**Task directions:**
Reproduce every line of the records below word for word.

--- Begin The input ---

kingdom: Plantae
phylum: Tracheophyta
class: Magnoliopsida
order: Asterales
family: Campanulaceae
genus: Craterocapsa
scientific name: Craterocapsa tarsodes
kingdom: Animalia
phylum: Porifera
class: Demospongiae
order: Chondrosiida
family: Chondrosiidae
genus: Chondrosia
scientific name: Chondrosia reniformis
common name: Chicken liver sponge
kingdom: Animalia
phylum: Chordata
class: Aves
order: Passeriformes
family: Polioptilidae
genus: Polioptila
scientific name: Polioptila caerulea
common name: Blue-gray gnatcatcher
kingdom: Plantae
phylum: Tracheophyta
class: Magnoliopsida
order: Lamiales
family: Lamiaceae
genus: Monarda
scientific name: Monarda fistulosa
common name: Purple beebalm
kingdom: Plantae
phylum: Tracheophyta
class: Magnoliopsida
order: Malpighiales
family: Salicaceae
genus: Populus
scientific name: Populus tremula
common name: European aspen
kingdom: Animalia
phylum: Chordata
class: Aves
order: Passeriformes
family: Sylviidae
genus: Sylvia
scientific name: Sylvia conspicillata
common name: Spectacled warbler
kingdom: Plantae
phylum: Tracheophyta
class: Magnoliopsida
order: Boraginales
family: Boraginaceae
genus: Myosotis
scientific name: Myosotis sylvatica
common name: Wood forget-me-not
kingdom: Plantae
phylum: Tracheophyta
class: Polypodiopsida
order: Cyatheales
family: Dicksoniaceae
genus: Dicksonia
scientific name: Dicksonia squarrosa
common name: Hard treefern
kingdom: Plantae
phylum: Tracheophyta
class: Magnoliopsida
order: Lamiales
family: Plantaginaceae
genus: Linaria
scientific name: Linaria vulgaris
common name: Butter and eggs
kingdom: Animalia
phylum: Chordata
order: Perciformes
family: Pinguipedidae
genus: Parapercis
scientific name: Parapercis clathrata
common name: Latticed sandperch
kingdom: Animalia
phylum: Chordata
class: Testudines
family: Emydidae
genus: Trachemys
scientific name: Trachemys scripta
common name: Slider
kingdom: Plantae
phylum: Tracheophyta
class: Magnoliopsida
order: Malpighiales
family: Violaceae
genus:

--- End The input ---

**Result:**
kingdom: Plantae
phylum: Tracheophyta
class: Magnoliopsida
order: Asterales
family: Campanulaceae
genus: Craterocapsa
scientific name: Craterocapsa tarsodes
kingdom: Animalia
phylum: Porifera
class: Demospongiae
order: Chondrosiida
family: Chondrosiidae
genus: Chondrosia
scientific name: Chondrosia reniformis
common name: Chicken liver sponge
kingdom: Animalia
phylum: Chordata
class: Aves
order: Passeriformes
family: Polioptilidae
genus: Polioptila
scientific name: Polioptila caerulea
common name: Blue-gray gnatcatcher
kingdom: Plantae
phylum: Tracheophyta
class: Magnoliopsida
order: Lamiales
family: Lamiaceae
genus: Monarda
scientific name: Monarda fistulosa
common name: Purple beebalm
kingdom: Plantae
phylum: Tracheophyta
class: Magnoliopsida
order: Malpighiales
family: Salicaceae
genus: Populus
scientific name: Populus tremula
common name: European aspen
kingdom: Animalia
phylum: Chordata
class: Aves
order: Passeriformes
family: Sylviidae
genus: Sylvia
scientific name: Sylvia conspicillata
common name: Spectacled warbler
kingdom: Plantae
phylum: Tracheophyta
class: Magnoliopsida
order: Boraginales
family: Boraginaceae
genus: Myosotis
scientific name: Myosotis sylvatica
common name: Wood forget-me-not
kingdom: Plantae
phylum: Tracheophyta
class: Polypodiopsida
order: Cyatheales
family: Dicksoniaceae
genus: Dicksonia
scientific name: Dicksonia squarrosa
common name: Hard treefern
kingdom: Plantae
phylum: Tracheophyta
class: Magnoliopsida
order: Lamiales
family: Plantaginaceae
genus: Linaria
scientific name: Linaria vulgaris
common name: Butter and eggs
kingdom: Animalia
phylum: Chordata
order: Perciformes
family: Pinguipedidae
genus: Parapercis
scientific name: Parapercis clathrata
common name: Latticed sandperch
kingdom: Animalia
phylum: Chordata
class: Testudines
family: Emydidae
genus: Trachemys
scientific name: Trachemys scripta
common name: Slider
kingdom: Plantae
phylum: Tracheophyta
class: Magnoliopsida
order: Malpighiales
family: Violaceae
genus:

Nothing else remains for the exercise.